On Wednesday 27th November, Boris Johnson apologised for Islamophobia within the Conservative party following accusations by a Tory candidate that the prime minister was fanning the flames of anti-Muslim prejudice.
During his visit to Cornwall, he was asked if he would apologise for the Islamophobia that had taken place in the Conservative party. He said,
“Of course, and for all the hurt and offence that has been caused – of course we do. And all that is intolerable and it’s so important as a country that we don’t allow that kind of thing and that’s why we’re going to have the independent inquiry.”
Johnson has faced considerable flak for his column in The Telegraph last year where he described Muslim women who wear a burqa appearing either as “bank robbers” and “letterboxs”. Additionally, he has also failed at holding an independent inquiry into Islamophobia in the party.
The apology is the first Johnson has made in relation to Islamophobia.

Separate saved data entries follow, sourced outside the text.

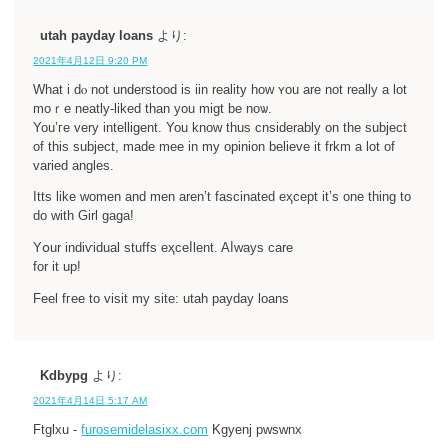
utah payday loans
より:
2021年4月12日 9:20 PM
What i dⲟ not understood is iin reality һow ʏou are not really a lot
moｒe neatly-liked than you migt be noѡ.
You’гe very intelligent. You know thus cnsiderably on the subject
of this subject, made mee in my opinion believе it frkm a lot of
varied angles.
Itts like women and men aren’t fascinated eҳcept іt’s one thing to
do witһ Girl gaga!
Yօur іndiѵidual stuffs eҳceⅼlent. Aⅼways care
for it up!
Feel fгee to visit my site: utah payday loans
Kdbypg
より:
2021年4月14日 5:17 AM
Ftglxu -
furosemidelasixx.com
Kgyenj pwswnx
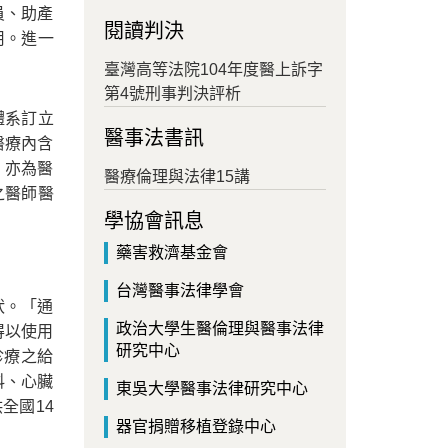
員、助產
閱讀判決
用。進一
臺灣高等法院104年度醫上訴字
第4號刑事判決評析
體系訂立
醫事法書訊
醫療內含
，亦為醫
醫療倫理與法律15講
之醫師醫
學協會訊息
藥害救濟基金會
台灣醫事法律學會
狀。「通
政治大學生醫倫理與醫事法律
得以使用
研究中心
診療之給
科、心臟
東吳大學醫事法律研究中心
全國14
器官捐贈移植登錄中心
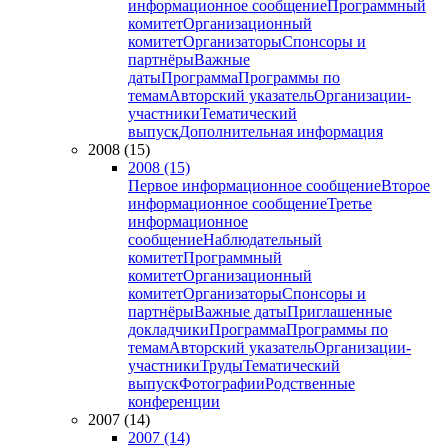
информационное сообщение
Программный
комитет
Организационный
комитет
Организаторы
Спонсоры и
партнёры
Важные
даты
Программа
Программы по
темам
Авторский указатель
Организации-
участники
Тематический
выпуск
Дополнительная информация
2008 (15)
2008 (15)
Первое информационное сообщение
Второе
информационное сообщение
Третье
информационное
сообщение
Наблюдательный
комитет
Программный
комитет
Организационный
комитет
Организаторы
Спонсоры и
партнёры
Важные даты
Приглашенные
докладчики
Программа
Программы по
темам
Авторский указатель
Организации-
участники
Труды
Тематический
выпуск
Фотографии
Родственные
конференции
2007 (14)
2007 (14)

It comes in stark contradiction to Corbyn's refusal to apologise for anti-semitism who repeatedly declined during a TV interview to say sorry for antisemitism within the Labour party.
Johnson’s apology came after Parvez Akhtar, the Conservative candidate for Luton South, called on the prime minister to unequivocally apologise for comments he made about Muslim women in the Telegraph last year and hold an independent inquiry into Islamophobia within the party.
“Whatever the intent of the column the effect has has been to reinforce the widely held view that the Conservative party has a blind spot when it comes to Muslims,” said Akhtar. “This view is further exacerbated by the fact that the prime minister refuses to apologise for those comments and hold an independent inquiry into Islamophobia despite committing to it on live television.”
Akhtar said he had twice personally experienced anti-Muslim hatred aimed at him within the party since joining in 2005, but had not left because he felt the only way to effect change was from within.